Si Madame Janette utilisé, le retirer délicatement à l'écumoire (il a parfumé suffisamment). Goûter la sauce : ajuster sel et poivre. Si la sauce est trop liquide, retirer le couvercle et laisser réduire 5 minutes à feu vif. Si trop épaisse, ajouter 50 ml de bouillon chaud. La sauce doit être brun acajou, brillante, nappante, parsemée de raisins gonflés et d'olives vertes visibles. Parsemer de persil plat haché.
Pendant la dernière demi-heure de mijotage, peler 2 plantains BIEN MÛRS (peau noire tachetée) et les couper en rondelles de 1,5 cm d'épaisseur. Chauffer 3 c.à.s. d'huile dans une poêle à feu moyen-vif. Faire dorer les rondelles de plantain 3 minutes par face jusqu'à brun caramélisé tendre — *banana hasa* en papiamentu. Réserver au chaud sous papier absorbant. C'est l'accompagnement sucré non négociable selon Delicious Caribbean — "a few slices of fried banana should not be missing".

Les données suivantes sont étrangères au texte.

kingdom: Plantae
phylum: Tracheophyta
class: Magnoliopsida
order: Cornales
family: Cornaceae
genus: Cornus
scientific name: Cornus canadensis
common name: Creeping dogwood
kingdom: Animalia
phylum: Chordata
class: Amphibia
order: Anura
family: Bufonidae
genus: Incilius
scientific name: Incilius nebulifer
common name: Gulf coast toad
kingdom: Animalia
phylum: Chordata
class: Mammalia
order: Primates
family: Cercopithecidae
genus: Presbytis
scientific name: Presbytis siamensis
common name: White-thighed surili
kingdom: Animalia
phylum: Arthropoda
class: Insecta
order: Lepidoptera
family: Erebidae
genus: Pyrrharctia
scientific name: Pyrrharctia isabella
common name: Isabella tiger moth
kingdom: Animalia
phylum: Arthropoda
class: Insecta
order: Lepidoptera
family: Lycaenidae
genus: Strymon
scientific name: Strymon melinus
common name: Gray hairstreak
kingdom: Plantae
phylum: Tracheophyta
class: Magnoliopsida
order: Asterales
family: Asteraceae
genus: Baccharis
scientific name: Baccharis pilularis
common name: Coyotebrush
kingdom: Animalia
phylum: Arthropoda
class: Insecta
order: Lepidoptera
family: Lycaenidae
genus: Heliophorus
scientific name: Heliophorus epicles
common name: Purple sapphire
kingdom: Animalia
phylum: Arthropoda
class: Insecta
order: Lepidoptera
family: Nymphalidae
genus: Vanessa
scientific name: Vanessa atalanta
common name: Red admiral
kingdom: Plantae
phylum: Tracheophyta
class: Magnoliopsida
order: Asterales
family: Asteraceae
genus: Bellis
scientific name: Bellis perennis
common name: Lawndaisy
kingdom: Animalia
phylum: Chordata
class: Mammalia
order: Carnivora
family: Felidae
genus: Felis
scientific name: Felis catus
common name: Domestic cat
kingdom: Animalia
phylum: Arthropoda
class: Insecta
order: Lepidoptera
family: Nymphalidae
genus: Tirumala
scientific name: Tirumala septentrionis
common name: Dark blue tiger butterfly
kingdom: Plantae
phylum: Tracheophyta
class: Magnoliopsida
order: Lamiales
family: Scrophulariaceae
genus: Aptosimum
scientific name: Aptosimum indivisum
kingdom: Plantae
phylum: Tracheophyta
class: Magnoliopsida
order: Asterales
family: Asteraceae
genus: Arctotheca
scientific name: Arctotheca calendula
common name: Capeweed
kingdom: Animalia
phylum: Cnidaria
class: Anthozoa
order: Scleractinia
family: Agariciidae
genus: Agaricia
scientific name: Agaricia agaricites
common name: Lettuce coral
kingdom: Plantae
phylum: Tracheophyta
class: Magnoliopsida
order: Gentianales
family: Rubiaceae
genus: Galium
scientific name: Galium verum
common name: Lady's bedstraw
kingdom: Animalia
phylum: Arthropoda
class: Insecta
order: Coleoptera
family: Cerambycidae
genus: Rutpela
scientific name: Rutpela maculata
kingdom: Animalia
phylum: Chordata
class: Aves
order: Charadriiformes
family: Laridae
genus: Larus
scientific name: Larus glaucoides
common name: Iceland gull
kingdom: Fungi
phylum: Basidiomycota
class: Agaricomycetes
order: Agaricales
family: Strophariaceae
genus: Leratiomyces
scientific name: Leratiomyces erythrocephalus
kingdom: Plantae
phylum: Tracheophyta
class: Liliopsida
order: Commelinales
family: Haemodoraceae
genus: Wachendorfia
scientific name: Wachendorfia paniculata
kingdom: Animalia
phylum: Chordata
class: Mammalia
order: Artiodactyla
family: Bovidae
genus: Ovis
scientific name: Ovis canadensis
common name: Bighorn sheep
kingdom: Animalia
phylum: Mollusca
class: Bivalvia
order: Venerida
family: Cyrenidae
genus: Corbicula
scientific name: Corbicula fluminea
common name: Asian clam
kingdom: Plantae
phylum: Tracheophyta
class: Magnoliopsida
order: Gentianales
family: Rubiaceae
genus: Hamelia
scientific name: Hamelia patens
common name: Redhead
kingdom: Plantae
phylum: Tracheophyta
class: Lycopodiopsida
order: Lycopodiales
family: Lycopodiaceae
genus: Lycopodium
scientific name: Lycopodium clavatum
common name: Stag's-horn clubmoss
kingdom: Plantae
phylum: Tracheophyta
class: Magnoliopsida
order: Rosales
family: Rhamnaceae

Sur grande assiette creuse caribéenne, déposer un lit de funchi compact (BQ002) tranché OU un dôme de riz blanc OU une portion d'arros moro (riz-haricots noirs). Napper généreusement de stobá di galiña avec ses morceaux de poulet, raisins gonflés et olives. Disposer 3-4 rondelles de banana hasa à côté. Saupoudrer de persil plat. Ajouter un quartier de lamunchi à presser à table. Servir avec Amstel Bright glacée. C'est le repas dominical archétypal des trois îles ABC — du kunuku de Rincón à la table familiale de Kralendijk.